Attribution & Measurement

Emulated Devices

Also known asEmulatorsDevice EmulationApp EmulatorsVirtual Devices

Software that mimics a real mobile device on a computer or server. Legitimate for development and QA, but also a primary tool for mobile ad fraud — faking installs and engagement at scale.

Key takeaways

  1. 01An emulated device is software that simulates a real phone/tablet — running the OS and apps virtually rather than on physical hardware.
  2. 02Two faces: legitimate (developers and QA teams test on emulators) and fraudulent (fraudsters spin up thousands of emulated devices to fake installs, clicks, and post-install events).
  3. 03Emulator-driven install farms are a core mobile-ad-fraud vector — cheap to scale, hard to distinguish from real devices without detection tooling.
  4. 04MMPs detect emulators via device fingerprint anomalies: missing sensors, datacenter IPs, impossible hardware/OS combinations, and behavioral signatures (no real touch entropy).

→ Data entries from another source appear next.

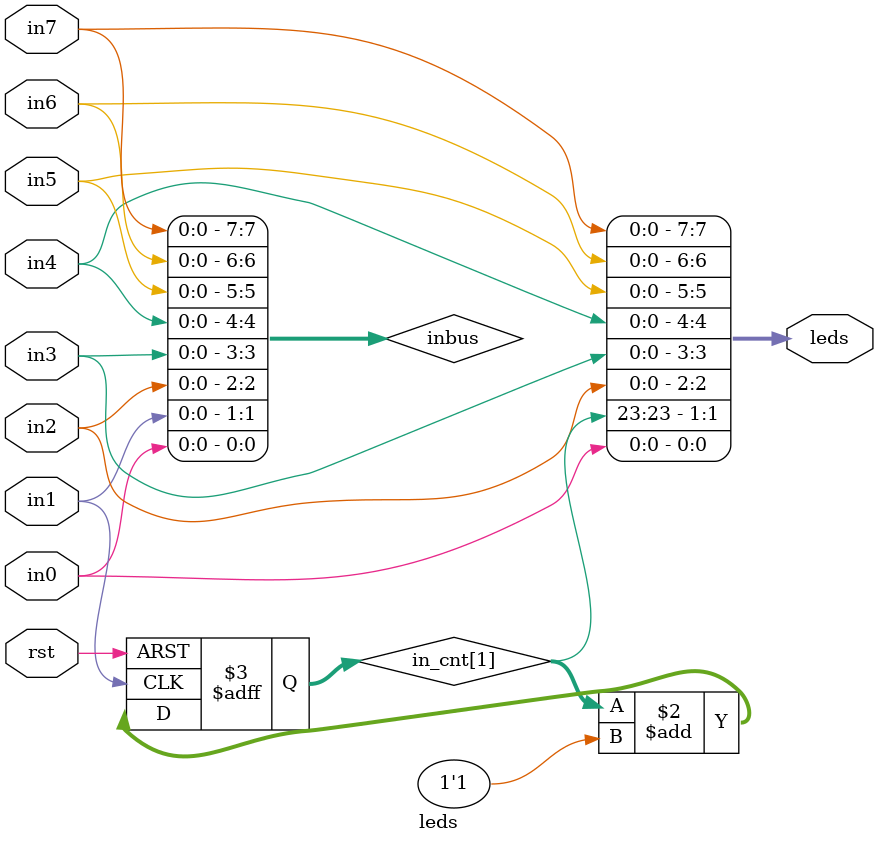
<source format=v>


`timescale 1ns/1ns

module leds #(
  parameter [7:0]  CNFG = 8'd2 // 1 = cnt div 0 = static
) (
  input        rst,

  input        in0,
  input        in1,
  input        in2,
  input        in3,
  input        in4,
  input        in5,
  input        in6,
  input        in7,

  output [7:0] leds
);

wire [7:0] inbus;
assign inbus = {in7, in6, in5, in4, in3 ,in2, in1, in0};

genvar bit;
generate 
  reg [23:0] in_cnt [0:7];
  for (bit = 0; bit < 8; bit = bit + 1) 
  begin: forloop
    if(CNFG[bit]==1'b1)
    begin
      always @(posedge inbus[bit], posedge rst)
      if(rst)
        in_cnt[bit] <= 1'b0;
      else
        in_cnt[bit] <= in_cnt[bit] + 1'b1;
      assign leds[bit] = in_cnt[bit][23];
    end
    else
    begin
      assign leds[bit] = inbus[bit];
    end
  end
endgenerate

endmodule
</source>
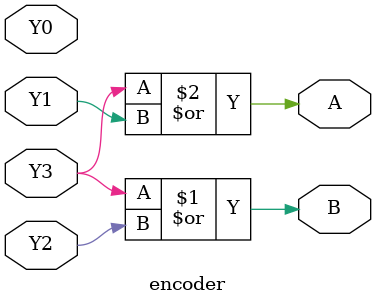
<source format=v>
`timescale 1ns / 1ps


module encoder(A, B, Y0, Y1, Y2, Y3);
input  Y0, Y1, Y2, Y3;
output A, B;

assign B = Y3 | Y2;
assign A = Y3 | Y1;

endmodule

</source>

An emulated device is software that mimics a real mobile device — running a mobile operating system (iOS or Android) and its apps virtually, on a computer or server, instead of on physical phone hardware. The same technology has two very different uses: a legitimate one (development and quality assurance) and a fraudulent one (faking app installs and engagement at industrial scale).

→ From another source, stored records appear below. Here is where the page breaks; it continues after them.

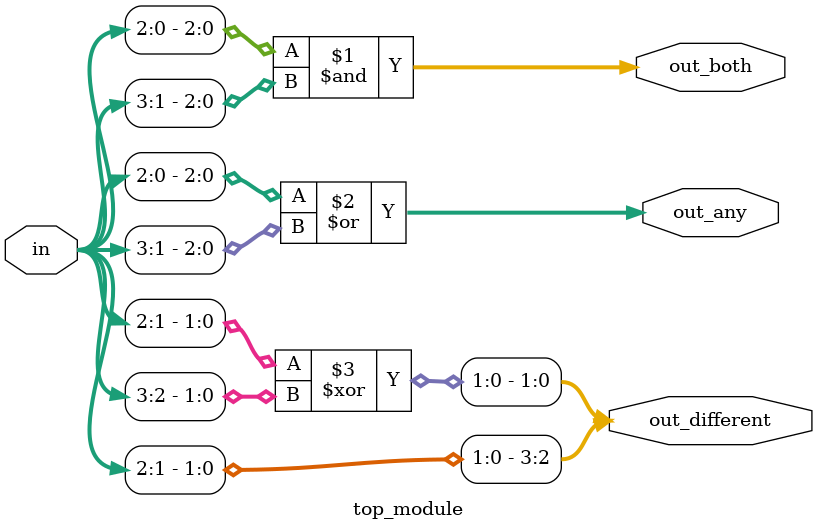
<source format=sv>
module top_module (
	input [3:0] in,
	output [2:0] out_both,
	output [3:1] out_any,
	output [3:0] out_different
);

	assign out_both = in[2:0] & in[3:1];
	assign out_any = in[2:0] | in[3:1];
	assign out_different = {in[3:1], in[2:1] ^ in[3:2]};

endmodule

</source>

The legitimate use: development and QA

Developers and QA teams routinely run apps on emulators (Android Emulator in Android Studio) and simulators (the iOS Simulator in Xcode) to test across device models, OS versions, and screen sizes without owning every physical device. This is standard, sanctioned practice — emulators are a core part of the mobile build-and-test loop. The catch for measurement: these QA sessions can pollute analytics and attribution if they aren't filtered out, inflating install and event counts with internal, non-user activity.

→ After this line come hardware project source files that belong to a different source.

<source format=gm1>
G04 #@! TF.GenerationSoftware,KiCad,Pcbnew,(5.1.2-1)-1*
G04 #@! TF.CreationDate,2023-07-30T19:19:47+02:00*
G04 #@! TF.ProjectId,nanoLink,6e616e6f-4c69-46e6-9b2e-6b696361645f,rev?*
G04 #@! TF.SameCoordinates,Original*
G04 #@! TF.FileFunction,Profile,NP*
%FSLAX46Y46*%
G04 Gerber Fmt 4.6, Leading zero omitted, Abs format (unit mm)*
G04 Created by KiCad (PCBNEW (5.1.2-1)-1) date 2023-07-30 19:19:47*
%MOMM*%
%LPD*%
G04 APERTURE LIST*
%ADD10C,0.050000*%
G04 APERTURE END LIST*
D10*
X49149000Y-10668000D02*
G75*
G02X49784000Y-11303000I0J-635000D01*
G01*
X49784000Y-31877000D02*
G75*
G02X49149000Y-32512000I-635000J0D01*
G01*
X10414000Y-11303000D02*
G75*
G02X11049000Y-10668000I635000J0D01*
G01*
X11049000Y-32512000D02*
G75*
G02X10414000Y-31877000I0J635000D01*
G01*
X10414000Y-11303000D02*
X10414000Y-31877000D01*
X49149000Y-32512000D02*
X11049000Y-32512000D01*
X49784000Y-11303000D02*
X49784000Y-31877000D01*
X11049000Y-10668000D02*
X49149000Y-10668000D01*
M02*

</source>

The fraudulent use: install farms and fake engagement

The darker side is mobile ad fraud. Fraudsters spin up large fleets of emulated devices — hundreds or thousands running in parallel on cheap cloud servers — to fake the entire user journey: a click on an ad, an "install", an app open, even scripted post-install events to mimic an engaged user. Because each emulated device can be reset to look brand new (fresh advertising ID, wiped storage), a small server farm can manufacture a huge volume of fraudulent installs that bill against a UA budget. Emulator farms are one of the cheapest, most scalable fraud techniques, which is why they remain a persistent problem — see [[ad-fraud]] for the broader fraud taxonomy.

How MMPs and fraud tools detect emulators

The major MMPs (AppsFlyer Protect360, Adjust Fraud Prevention, Singular Anti-Fraud) and the big self-attributing networks bundle emulator detection into their anti-fraud layers, flagging or rejecting emulator-sourced installs before they're attributed and billed. For advertisers, the practical defense is to run UA through an MMP with active fraud filtering, watch for traffic sources with abnormal emulator rates, and exclude QA/emulator traffic from production analytics with a test-device allowlist.

Quick answers

What is an emulated device?

An emulated device is software that simulates a real mobile phone or tablet — running a mobile OS and apps virtually on a computer or server rather than on physical hardware. Developers use emulators (Android Emulator) and simulators (iOS Simulator) for legitimate testing; fraudsters use them at scale to fake app installs and engagement for ad fraud.

Why are emulators a problem for mobile ad fraud?

Because they're cheap and scalable. A fraudster can run hundreds of emulated devices on cloud servers, each resettable to look brand new, and manufacture huge volumes of fake clicks, installs, and post-install events that bill against an advertiser's UA budget. Emulator-based install farms are among the most common and cost-effective mobile-ad-fraud techniques.

How do you detect emulator traffic?

Detection combines device-fingerprint anomalies (impossible hardware/OS combinations, missing sensors), network signals (datacenter rather than residential/carrier IPs), and behavioral signatures (no real touch entropy, identical timing across devices, impossibly fast funnels). MMPs like AppsFlyer Protect360, Adjust Fraud Prevention, and Singular Anti-Fraud automate this and reject emulator-sourced installs before attribution.

Should I exclude emulators from my analytics?

Yes — for production analytics and attribution, filter out both fraudulent emulator traffic (handled by your MMP's fraud layer) and your own QA/test sessions (handled with a test-device allowlist). Internal testing on emulators is legitimate but pollutes install and event counts if it leaks into production dashboards.